Not only that, but Magnussen was followed home by team-mate Jenson Button who inherited third, meaning that McLaren leave Australia with a double-podium and the lead of the constructors championship.  While all is not quite as the team would hope – they’re still lacking in outright pace in comparison to Mercedes – this is a massive leap forward for McLaren.  They might not be the quickest, but they have proved that they’ve got consistency.  Not only that, but the tactical errors that have blighted the team over the past couple of seasons look to have been eradicated.  There was clear evidence of that as Jenson Button was moved forward through the pit stops from his 10th place starting position, leapfrogging cars with some good strategy, particularly when taking maximum advantage from the single safety car period – caused after Valterri Bottas brushed the wall in his Williams – by diving into the pits at the last possible moment.

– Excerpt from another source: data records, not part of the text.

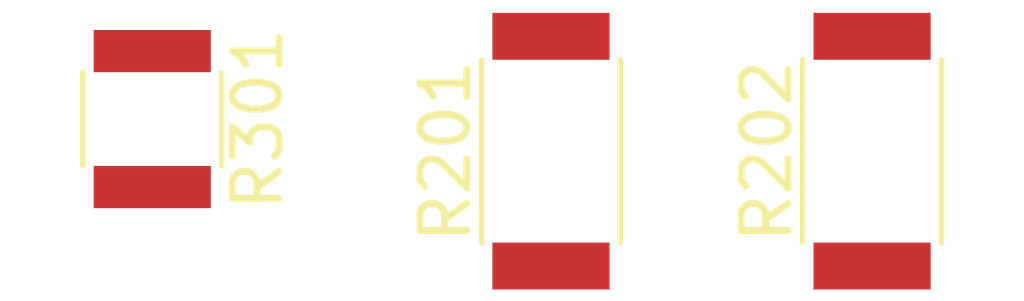
<source format=kicad_pcb>
(kicad_pcb (version 4) (host pcbnew 4.0.6)

  (general
    (links 4)
    (no_connects 4)
    (area 112.195 51.869999 134.400001 58.720001)
    (thickness 1.6)
    (drawings 0)
    (tracks 0)
    (zones 0)
    (modules 3)
    (nets 3)
  )

  (page A4)
  (layers
    (0 F.Cu signal)
    (31 B.Cu signal)
    (32 B.Adhes user)
    (33 F.Adhes user)
    (34 B.Paste user)
    (35 F.Paste user)
    (36 B.SilkS user)
    (37 F.SilkS user)
    (38 B.Mask user)
    (39 F.Mask user)
    (40 Dwgs.User user)
    (41 Cmts.User user)
    (42 Eco1.User user)
    (43 Eco2.User user)
    (44 Edge.Cuts user)
    (45 Margin user)
    (46 B.CrtYd user)
    (47 F.CrtYd user)
    (48 B.Fab user)
    (49 F.Fab user)
  )

  (setup
    (last_trace_width 0.25)
    (trace_clearance 0.2)
    (zone_clearance 0.508)
    (zone_45_only no)
    (trace_min 0.2)
    (segment_width 0.2)
    (edge_width 0.15)
    (via_size 0.6)
    (via_drill 0.4)
    (via_min_size 0.4)
    (via_min_drill 0.3)
    (uvia_size 0.3)
    (uvia_drill 0.1)
    (uvias_allowed no)
    (uvia_min_size 0.2)
    (uvia_min_drill 0.1)
    (pcb_text_width 0.3)
    (pcb_text_size 1.5 1.5)
    (mod_edge_width 0.15)
    (mod_text_size 1 1)
    (mod_text_width 0.15)
    (pad_size 1.524 1.524)
    (pad_drill 0.762)
    (pad_to_mask_clearance 0.2)
    (aux_axis_origin 0 0)
    (visible_elements 7FFFFFFF)
    (pcbplotparams
      (layerselection 0x00030_80000001)
      (usegerberextensions false)
      (excludeedgelayer true)
      (linewidth 0.100000)
      (plotframeref false)
      (viasonmask false)
      (mode 1)
      (useauxorigin false)
      (hpglpennumber 1)
      (hpglpenspeed 20)
      (hpglpendiameter 15)
      (hpglpenoverlay 2)
      (psnegative false)
      (psa4output false)
      (plotreference true)
      (plotvalue true)
      (plotinvisibletext false)
      (padsonsilk false)
      (subtractmaskfromsilk false)
      (outputformat 1)
      (mirror false)
      (drillshape 1)
      (scaleselection 1)
      (outputdirectory ""))
  )

  (net 0 "")
  (net 1 /Sheet5AE77FCA/a2)
  (net 2 /Sheet5AE77FCA/a1)

  (net_class Default "This is the default net class."
    (clearance 0.2)
    (trace_width 0.25)
    (via_dia 0.6)
    (via_drill 0.4)
    (uvia_dia 0.3)
    (uvia_drill 0.1)
    (add_net /Sheet5AE77FCA/a1)
    (add_net /Sheet5AE77FCA/a2)
  )

  (module Resistors_SMD:R_2010 (layer F.Cu) (tedit 58E0A804) (tstamp 5AE5DB30)
    (at 124.075001 55.295 90)
    (descr "Resistor SMD 2010, reflow soldering, Vishay (see dcrcw.pdf)")
    (tags "resistor 2010")
    (path /5AE77FCB/5AE782F9)
    (attr smd)
    (fp_text reference R201 (at 0 -2.25 90) (layer F.SilkS)
      (effects (font (size 1 1) (thickness 0.15)))
    )
    (fp_text value R (at 0 2.4 90) (layer F.Fab)
      (effects (font (size 1 1) (thickness 0.15)))
    )
    (fp_text user %R (at 0 0 90) (layer F.Fab)
      (effects (font (size 1 1) (thickness 0.15)))
    )
    (fp_line (start -2.5 1.25) (end -2.5 -1.25) (layer F.Fab) (width 0.1))
    (fp_line (start 2.5 1.25) (end -2.5 1.25) (layer F.Fab) (width 0.1))
    (fp_line (start 2.5 -1.25) (end 2.5 1.25) (layer F.Fab) (width 0.1))
    (fp_line (start -2.5 -1.25) (end 2.5 -1.25) (layer F.Fab) (width 0.1))
    (fp_line (start 1.95 1.48) (end -1.95 1.48) (layer F.SilkS) (width 0.12))
    (fp_line (start -1.95 -1.48) (end 1.95 -1.48) (layer F.SilkS) (width 0.12))
    (fp_line (start -3.2 -1.5) (end 3.2 -1.5) (layer F.CrtYd) (width 0.05))
    (fp_line (start -3.2 -1.5) (end -3.2 1.5) (layer F.CrtYd) (width 0.05))
    (fp_line (start 3.2 1.5) (end 3.2 -1.5) (layer F.CrtYd) (width 0.05))
    (fp_line (start 3.2 1.5) (end -3.2 1.5) (layer F.CrtYd) (width 0.05))
    (pad 1 smd rect (at -2.45 0 90) (size 1 2.5) (layers F.Cu F.Paste F.Mask)
      (net 1 /Sheet5AE77FCA/a2))
    (pad 2 smd rect (at 2.45 0 90) (size 1 2.5) (layers F.Cu F.Paste F.Mask)
      (net 2 /Sheet5AE77FCA/a1))
    (model ${KISYS3DMOD}/Resistors_SMD.3dshapes/R_2010.wrl
      (at (xyz 0 0 0))
      (scale (xyz 1 1 1))
      (rotate (xyz 0 0 0))
    )
  )

  (module Resistors_SMD:R_2010 (layer F.Cu) (tedit 58E0A804) (tstamp 5AE5DB36)
    (at 130.925001 55.295 90)
    (descr "Resistor SMD 2010, reflow soldering, Vishay (see dcrcw.pdf)")
    (tags "resistor 2010")
    (path /5AE77FCB/5AE78344)
    (attr smd)
    (fp_text reference R202 (at 0 -2.25 90) (layer F.SilkS)
      (effects (font (size 1 1) (thickness 0.15)))
    )
    (fp_text value R (at 0 2.4 90) (layer F.Fab)
      (effects (font (size 1 1) (thickness 0.15)))
    )
    (fp_text user %R (at 0 0 90) (layer F.Fab)
      (effects (font (size 1 1) (thickness 0.15)))
    )
    (fp_line (start -2.5 1.25) (end -2.5 -1.25) (layer F.Fab) (width 0.1))
    (fp_line (start 2.5 1.25) (end -2.5 1.25) (layer F.Fab) (width 0.1))
    (fp_line (start 2.5 -1.25) (end 2.5 1.25) (layer F.Fab) (width 0.1))
    (fp_line (start -2.5 -1.25) (end 2.5 -1.25) (layer F.Fab) (width 0.1))
    (fp_line (start 1.95 1.48) (end -1.95 1.48) (layer F.SilkS) (width 0.12))
    (fp_line (start -1.95 -1.48) (end 1.95 -1.48) (layer F.SilkS) (width 0.12))
    (fp_line (start -3.2 -1.5) (end 3.2 -1.5) (layer F.CrtYd) (width 0.05))
    (fp_line (start -3.2 -1.5) (end -3.2 1.5) (layer F.CrtYd) (width 0.05))
    (fp_line (start 3.2 1.5) (end 3.2 -1.5) (layer F.CrtYd) (width 0.05))
    (fp_line (start 3.2 1.5) (end -3.2 1.5) (layer F.CrtYd) (width 0.05))
    (pad 1 smd rect (at -2.45 0 90) (size 1 2.5) (layers F.Cu F.Paste F.Mask)
      (net 1 /Sheet5AE77FCA/a2))
    (pad 2 smd rect (at 2.45 0 90) (size 1 2.5) (layers F.Cu F.Paste F.Mask)
      (net 2 /Sheet5AE77FCA/a1))
    (model ${KISYS3DMOD}/Resistors_SMD.3dshapes/R_2010.wrl
      (at (xyz 0 0 0))
      (scale (xyz 1 1 1))
      (rotate (xyz 0 0 0))
    )
  )

  (module Resistors_SMD:R_1210 (layer F.Cu) (tedit 58E0A804) (tstamp 5AE5DE50)
    (at 115.57 54.61 270)
    (descr "Resistor SMD 1210, reflow soldering, Vishay (see dcrcw.pdf)")
    (tags "resistor 1210")
    (path /5AE77FCE/5AE785ED)
    (attr smd)
    (fp_text reference R301 (at 0 -2.25 270) (layer F.SilkS)
      (effects (font (size 1 1) (thickness 0.15)))
    )
    (fp_text value R (at 0 2.4 270) (layer F.Fab)
      (effects (font (size 1 1) (thickness 0.15)))
    )
    (fp_text user %R (at 0 0 270) (layer F.Fab)
      (effects (font (size 0.7 0.7) (thickness 0.105)))
    )
    (fp_line (start -1.6 1.25) (end -1.6 -1.25) (layer F.Fab) (width 0.1))
    (fp_line (start 1.6 1.25) (end -1.6 1.25) (layer F.Fab) (width 0.1))
    (fp_line (start 1.6 -1.25) (end 1.6 1.25) (layer F.Fab) (width 0.1))
    (fp_line (start -1.6 -1.25) (end 1.6 -1.25) (layer F.Fab) (width 0.1))
    (fp_line (start 1 1.48) (end -1 1.48) (layer F.SilkS) (width 0.12))
    (fp_line (start -1 -1.48) (end 1 -1.48) (layer F.SilkS) (width 0.12))
    (fp_line (start -2.15 -1.5) (end 2.15 -1.5) (layer F.CrtYd) (width 0.05))
    (fp_line (start -2.15 -1.5) (end -2.15 1.5) (layer F.CrtYd) (width 0.05))
    (fp_line (start 2.15 1.5) (end 2.15 -1.5) (layer F.CrtYd) (width 0.05))
    (fp_line (start 2.15 1.5) (end -2.15 1.5) (layer F.CrtYd) (width 0.05))
    (pad 1 smd rect (at -1.45 0 270) (size 0.9 2.5) (layers F.Cu F.Paste F.Mask)
      (net 2 /Sheet5AE77FCA/a1))
    (pad 2 smd rect (at 1.45 0 270) (size 0.9 2.5) (layers F.Cu F.Paste F.Mask)
      (net 1 /Sheet5AE77FCA/a2))
    (model ${KISYS3DMOD}/Resistors_SMD.3dshapes/R_1210.wrl
      (at (xyz 0 0 0))
      (scale (xyz 1 1 1))
      (rotate (xyz 0 0 0))
    )
  )

)

</source>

Bottas, tyre smoking, squeezes past Raikkonen

Bottas, tyre smoking, squeezes past Raikkonen

While McLaren – the Mack of this article’s title – are clearly back amongst the front-runners, they’re certainly not the only ones.  Williams were hugely impressive in pre-season and they seem to have carried that forward into the season proper, along with a new title sponsorship deal with Martini.  Although they perhaps didn’t achieve the results that they might have hoped for in Australia, Bottas’s sixth place finish still resulted in eight world championship points for the Grove-based team.  That’s three more than they managed for the whole of the previous season.  Things might have been even better for the team had new recruit Felipe Massa not been taken out at the first corner by Caterham’s Kamui Kobayashi, and Bottas not brushed the wall at turn 10 on lap 10 when running in sixth position, triggering the safety car.

We’re only one race into the season, of course, but Williams and McLaren look to be back where they would say they belong.  Ferrari, clearly have work to do – the Scuderia where never really in contention at Albert park, finishing fifth (Alonso) and eighth (Raikkonen) places (both upgraded following Ricciardo’s disqualification) – but not as much as Lotus who, as expected, struggled badly, with both cars forced to retire.  Pastor Maldonado’s move from Williams to Lotus, is not looking like the wisest one right now.

One thing is clear, though, Mercedes are enjoying a significant pace advantage over their rivals.  If they can maintain that throughout the season, and minimise the sort of reliability issues suffered by Hamilton, there’ll be no stopping them in 2014.